» Data for analysis
━━━━━━━━

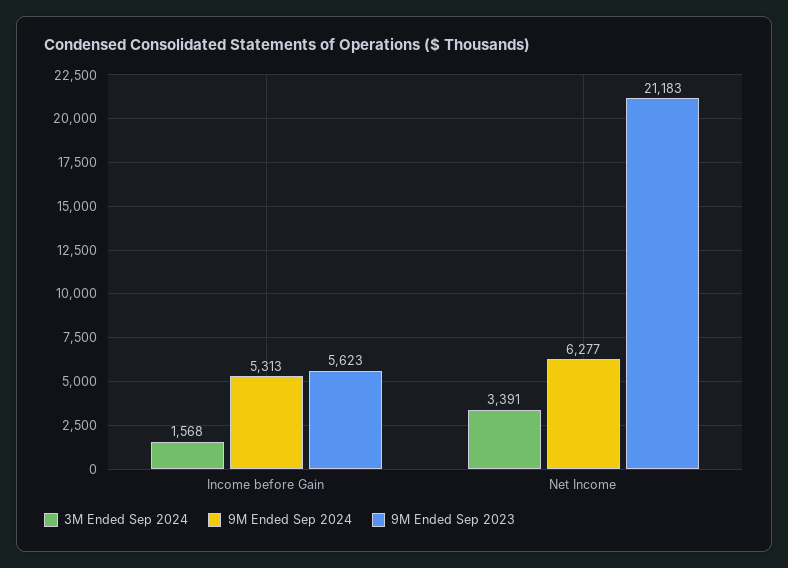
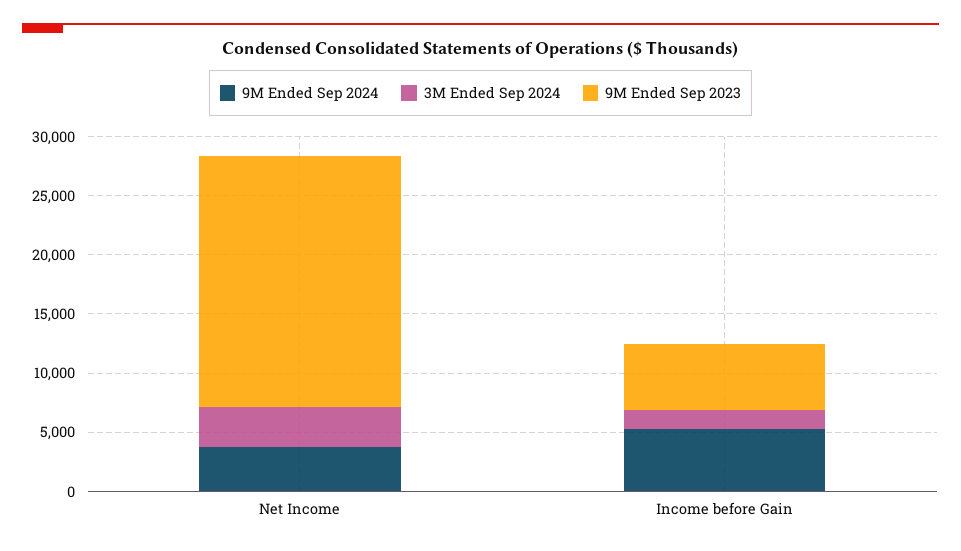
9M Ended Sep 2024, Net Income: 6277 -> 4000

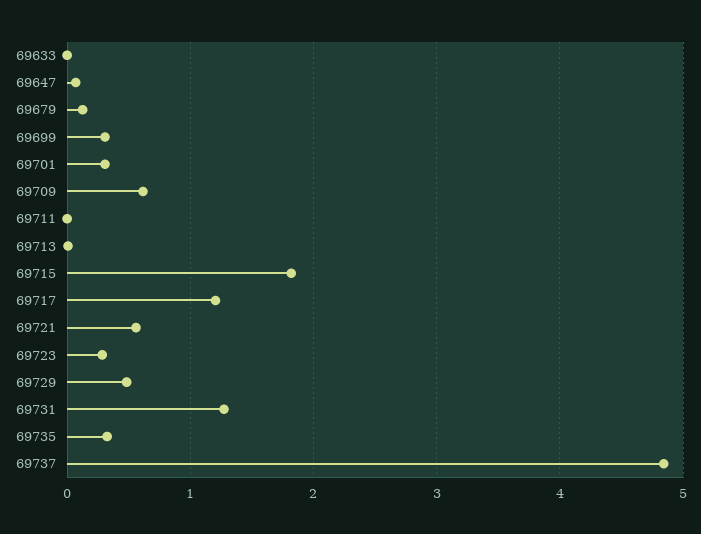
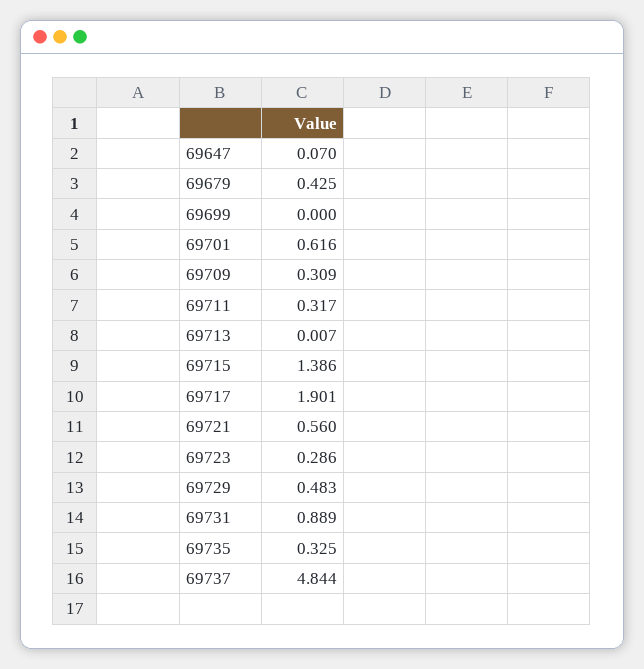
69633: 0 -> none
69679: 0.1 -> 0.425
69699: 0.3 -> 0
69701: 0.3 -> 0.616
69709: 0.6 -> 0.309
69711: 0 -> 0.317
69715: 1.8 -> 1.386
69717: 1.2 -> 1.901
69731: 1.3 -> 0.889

━━━━━━━━

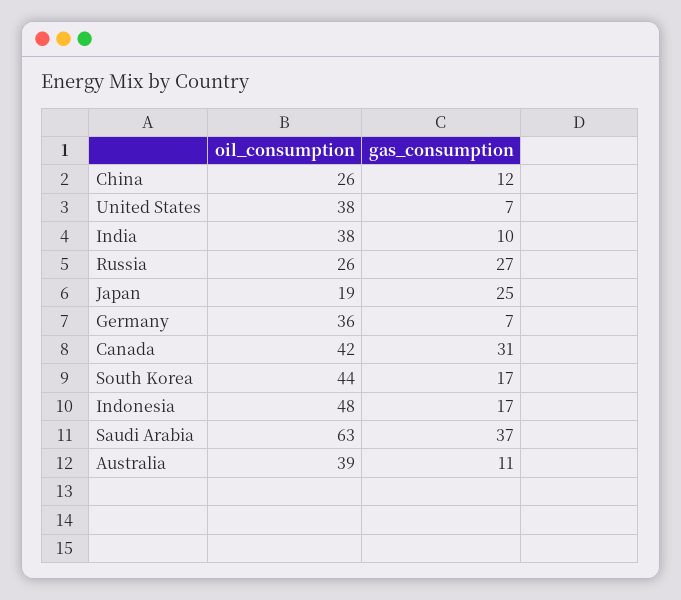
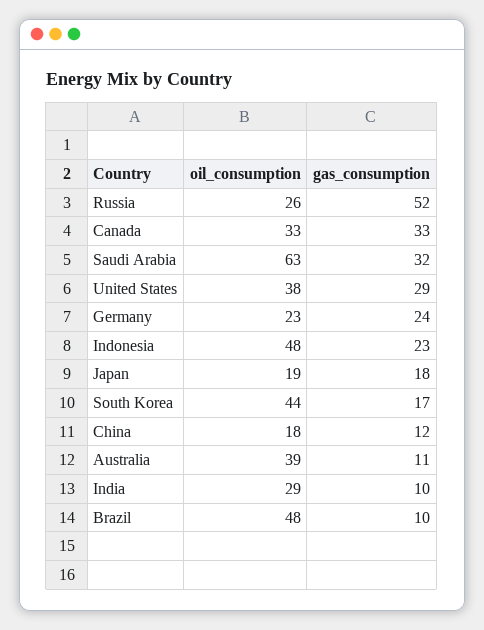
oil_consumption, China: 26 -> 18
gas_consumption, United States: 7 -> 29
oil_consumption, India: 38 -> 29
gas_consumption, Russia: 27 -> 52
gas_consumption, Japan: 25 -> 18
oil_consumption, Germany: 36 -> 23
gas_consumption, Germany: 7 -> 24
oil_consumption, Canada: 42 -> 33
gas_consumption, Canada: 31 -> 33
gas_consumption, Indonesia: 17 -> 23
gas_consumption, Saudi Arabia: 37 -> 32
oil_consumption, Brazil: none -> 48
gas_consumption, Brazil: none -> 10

━━━━━━━━

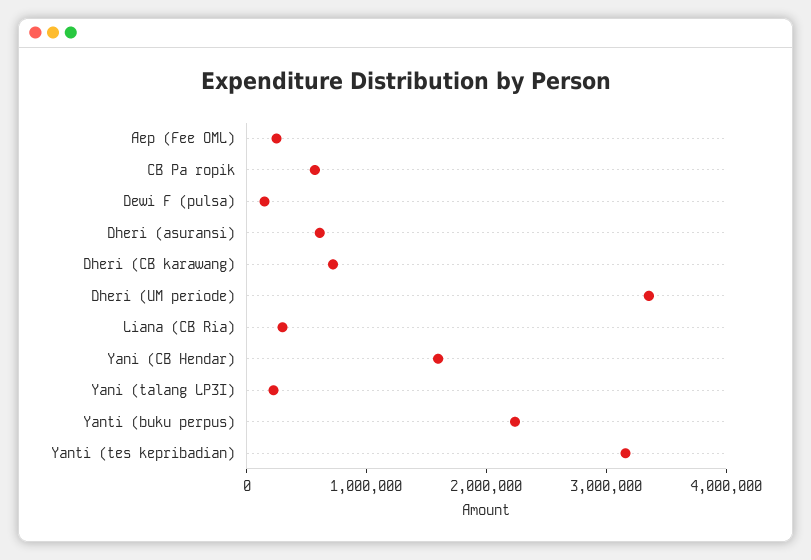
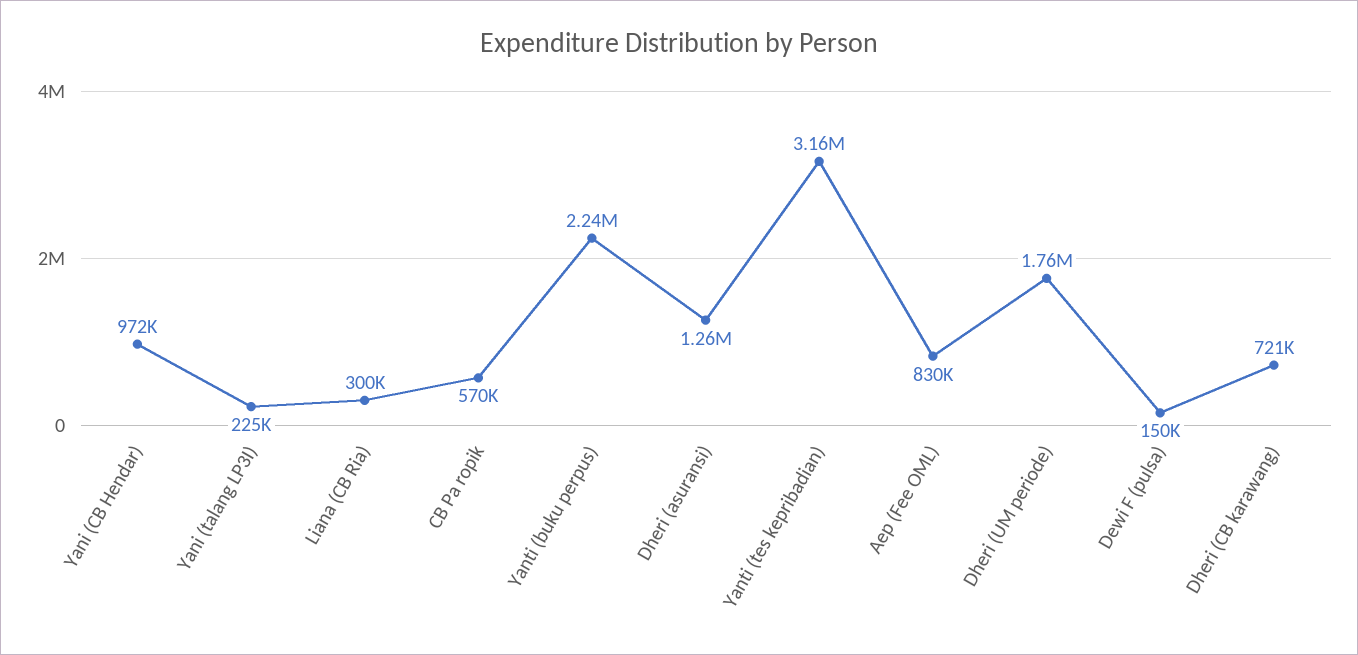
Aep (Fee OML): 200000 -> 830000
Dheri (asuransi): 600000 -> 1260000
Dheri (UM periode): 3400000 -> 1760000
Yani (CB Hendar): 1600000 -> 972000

━━━━━━━━

From the data, pick out every line that includes "Germany".

oil_consumption, Germany: 36 -> 23
gas_consumption, Germany: 7 -> 24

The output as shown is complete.